Hugh Greenway, The Elliot Foundation: My guide to running a successful MAT (part 2)

Arbor - 4 November, 2018

Category : Blog

Hugh Greenway, The Elliot Foundation: My guide to running a successful MAT (part 2)

Hugh Greenway, CEO of the Elliot Foundation, recently spoke at our MAT conference Scaling Sustainably: Centralisation vs. School Autonomy. This blog is the second part of a two-part blog series on his presentation – in part 1, Hugh spoke about the challenge of scaling a MAT without adequate funding. Here, he goes on to say

Hugh Greenway, CEO of the Elliot Foundation, recently spoke at our MAT conference Scaling Sustainably: Centralisation vs. School Autonomy. This blog is the second part of a two-part blog series on his presentation – in part 1, Hugh spoke about the challenge of scaling a MAT without adequate funding. Here, he goes on to say that creating trust among the people in your MAT is crucial to running a successful operation. We’ve transcribed part two of his presentation below.
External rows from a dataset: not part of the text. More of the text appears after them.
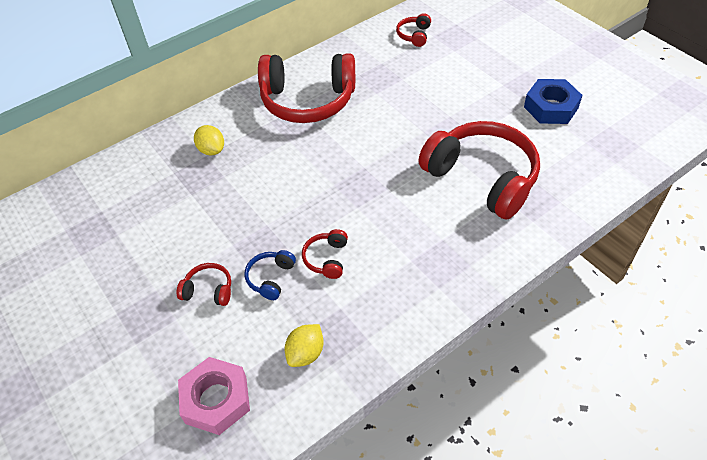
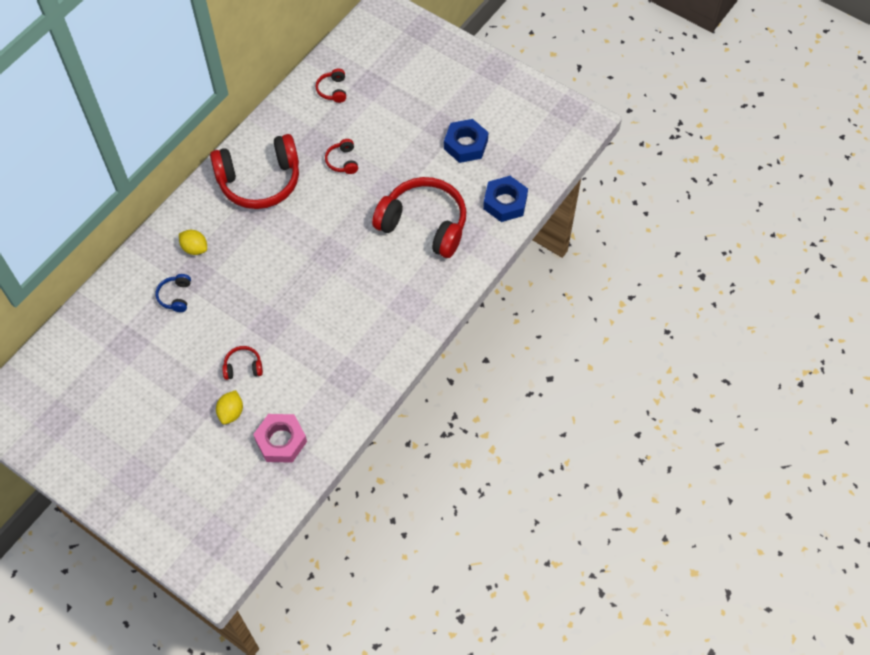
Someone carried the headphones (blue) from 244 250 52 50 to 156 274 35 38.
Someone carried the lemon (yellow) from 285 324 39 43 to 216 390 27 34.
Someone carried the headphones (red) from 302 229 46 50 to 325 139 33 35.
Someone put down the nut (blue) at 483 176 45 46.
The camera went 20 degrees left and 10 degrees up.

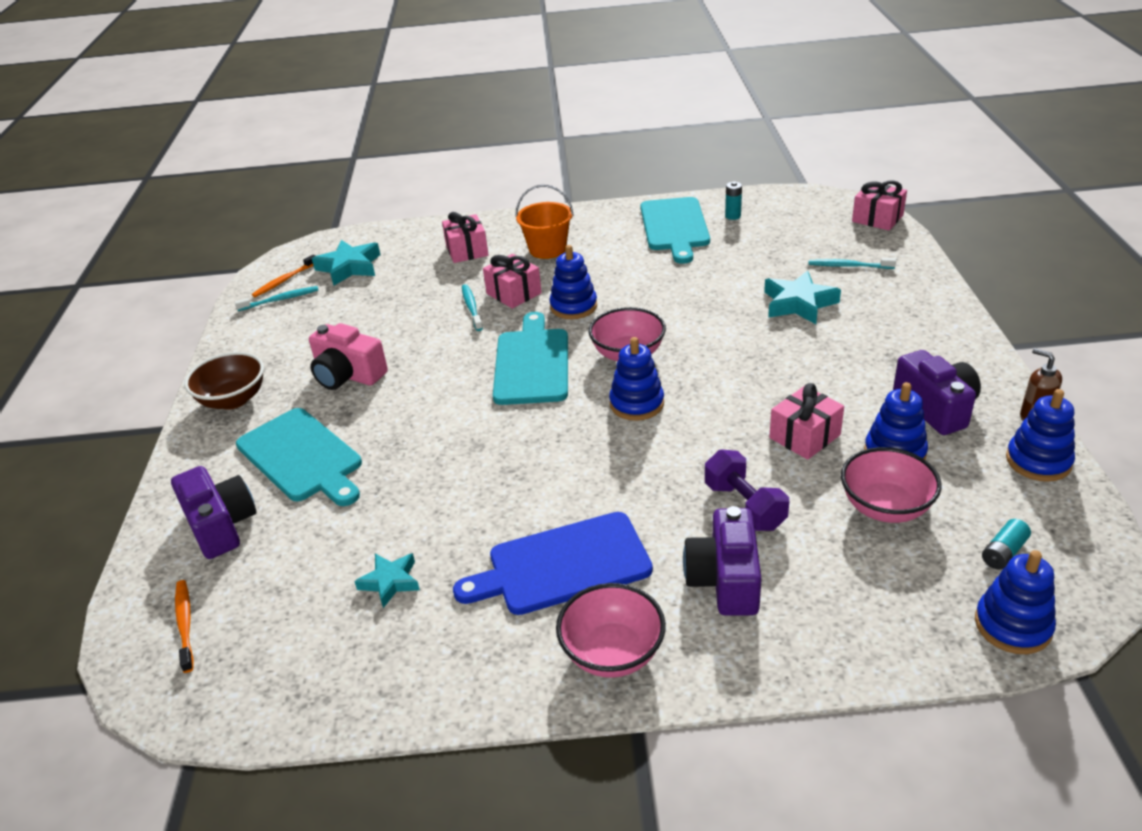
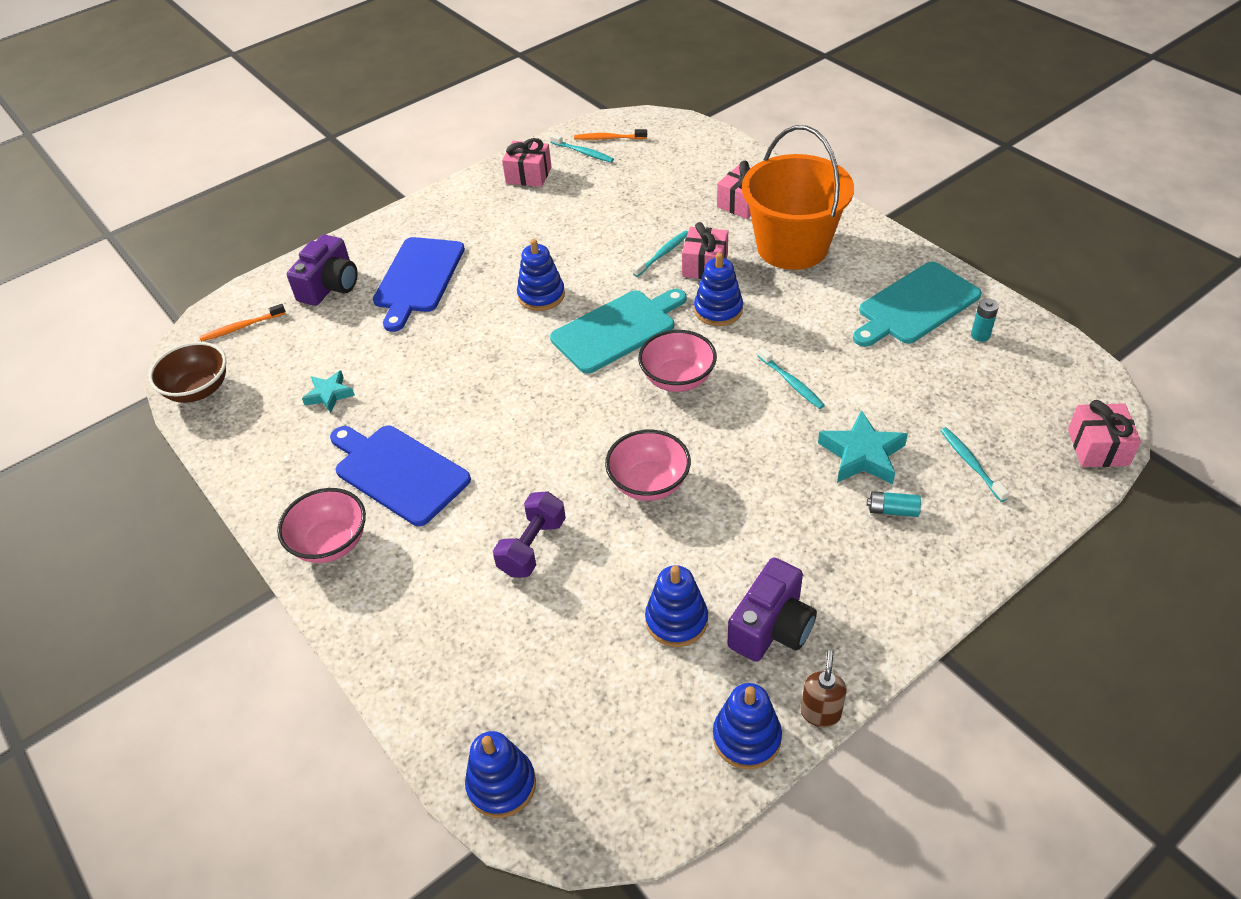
Someone carried the bowl (brown) from 184 352 80 58 to 149 342 77 61.
Someone rotated the toothbrush (orange) at 175 580 19 93 by 150 degrees counterclockwise.
Someone repainted the cutting board (turquoise) at 236 408 126 98, which became the cutting board (blue) at 373 237 92 95.
Someone carried the gift (pink) from 769 383 75 77 to 502 138 50 49.
Someone carried the stacking toy (blue) from 609 337 55 84 to 517 239 48 72.
Someone carried the bowl (pink) from 841 447 101 76 to 605 430 86 71.
Someone scaled the bucket (orange) at 515 184 59 75 by 1.78.
Someone put down the toothbrush (turquoise) at 758 347 67 62.
Someone carried the battery (turquoise) from 982 519 49 50 to 867 491 54 26.
Someone took away the camera (pink) at 309 323 79 67.
Someone took away the star (turquoise) at 312 240 68 46.
Someone took away the camera (purple) at 683 506 79 110.
The camera went 55 degrees right and 10 degrees up.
Creating something from nothing

In order to successfully create a school-led system, we must ask ourselves two questions:

Question 1: Am I doing everything I can to improve outcomes for as many children as possible with the resources available to me today?

Question 2: Are the outcomes good enough?

The difficulty with Q1 is that it can make it difficult to get out of bed some mornings. Therefore, you have to find different ways and different people to help you ask the question in different ways. This is my latest version:

The questions that need to be asked are as follows: Are all children safe? Where do they learn? What do they learn? How do they learn? Who do they learn from? Can we pay for it? Does it work? Is it compliant?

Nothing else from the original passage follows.